If you were looking for something substantial to nudge you in the direction of being bullish, Monday's regular session didn't give you much to hang your hat on.
While the iShares Russell 2000 Index Fund ETF (IWM) finished the day in the black, the first long opportunity from above the session's volume-weighted average price (VWAP) didn't trigger until around 12:20 pm ET.
The break above VWAP was nice, but as you can see on the chart below, the rally was weak, and sellers knocked prices down during the final few minutes of the session.
Chart Source: Bloomberg
The SPDR S&P 500 Trust ETF (SPY) was stuck in a narrow range throughout the regular session. I would continue to steer clear of the SPY, long or short, until it shows some sign of bullish momentum above $400 or, if you're a short-seller, bearish momentum beneath $390.
The Invesco QQQ Trust (QQQ) closed above its 5-day and 10-day exponential moving averages for the tenth session in a row. While not a meaningful statistic, even the most aggressive short-sellers should tread carefully when selling a stock or ETF short that can't close beneath a 5-day EMA.
My view on the QQQ is pretty straightforward. While aggressive buyers don't want to see a close under the 5-day EMA, those utilizing a multi-day or multi-week timeframe should be focused on minor price support at $304 and the rising 21-day EMA. Until the QQQ closes under the 21-EMA, I give the bulls the benefit of the doubt.

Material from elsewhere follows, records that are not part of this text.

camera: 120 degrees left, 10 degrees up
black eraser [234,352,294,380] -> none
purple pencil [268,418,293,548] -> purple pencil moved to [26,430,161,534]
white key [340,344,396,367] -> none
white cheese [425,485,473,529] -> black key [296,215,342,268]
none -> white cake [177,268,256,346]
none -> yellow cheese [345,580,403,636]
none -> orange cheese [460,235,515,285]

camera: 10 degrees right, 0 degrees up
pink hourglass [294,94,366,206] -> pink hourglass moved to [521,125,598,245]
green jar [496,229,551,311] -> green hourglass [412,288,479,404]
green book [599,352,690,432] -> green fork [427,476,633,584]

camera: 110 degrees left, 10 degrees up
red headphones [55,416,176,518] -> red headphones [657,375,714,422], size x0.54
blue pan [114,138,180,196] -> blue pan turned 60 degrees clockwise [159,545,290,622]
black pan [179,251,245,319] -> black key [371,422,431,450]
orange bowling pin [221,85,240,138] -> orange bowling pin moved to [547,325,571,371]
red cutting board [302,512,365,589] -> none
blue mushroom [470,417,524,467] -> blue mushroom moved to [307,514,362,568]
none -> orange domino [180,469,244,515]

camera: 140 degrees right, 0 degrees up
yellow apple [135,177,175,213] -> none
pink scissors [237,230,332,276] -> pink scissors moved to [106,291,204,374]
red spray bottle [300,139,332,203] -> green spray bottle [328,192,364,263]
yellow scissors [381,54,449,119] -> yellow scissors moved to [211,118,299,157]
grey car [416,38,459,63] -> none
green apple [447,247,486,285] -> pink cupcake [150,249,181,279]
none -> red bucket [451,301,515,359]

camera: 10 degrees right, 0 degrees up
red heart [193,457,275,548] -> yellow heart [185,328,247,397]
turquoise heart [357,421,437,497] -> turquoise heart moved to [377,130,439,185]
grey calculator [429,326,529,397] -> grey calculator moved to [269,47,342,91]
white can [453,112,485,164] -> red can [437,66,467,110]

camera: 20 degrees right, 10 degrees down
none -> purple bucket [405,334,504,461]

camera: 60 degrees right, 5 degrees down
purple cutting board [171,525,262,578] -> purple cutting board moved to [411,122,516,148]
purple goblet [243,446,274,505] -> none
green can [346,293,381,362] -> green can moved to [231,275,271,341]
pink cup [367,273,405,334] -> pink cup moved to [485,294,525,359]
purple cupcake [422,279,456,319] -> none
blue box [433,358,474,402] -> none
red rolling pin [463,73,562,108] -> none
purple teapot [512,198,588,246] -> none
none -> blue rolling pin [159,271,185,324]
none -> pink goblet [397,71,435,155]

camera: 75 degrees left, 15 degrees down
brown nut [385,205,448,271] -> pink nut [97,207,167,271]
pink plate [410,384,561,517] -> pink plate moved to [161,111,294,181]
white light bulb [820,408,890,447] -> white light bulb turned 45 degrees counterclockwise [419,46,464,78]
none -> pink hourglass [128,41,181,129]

The past five days of churning around $310 are definitely wearing on some bullish traders, but recession chatter aside, and if we ignore the fact that Apple (AAPL) , Microsoft (MSFT) , Amazon (AMZN) , Nvidia (NVDA) , and Alphabet (GOOGL) comprise around 40% of the QQQ allocation, the chart of the Nasdaq still looks OK.
If mega-cap technology takes a hit, the QQQ will return to 200-day simple moving average around $290 in short order. But barring such a dislocation, the path of least resistance remains toward $315.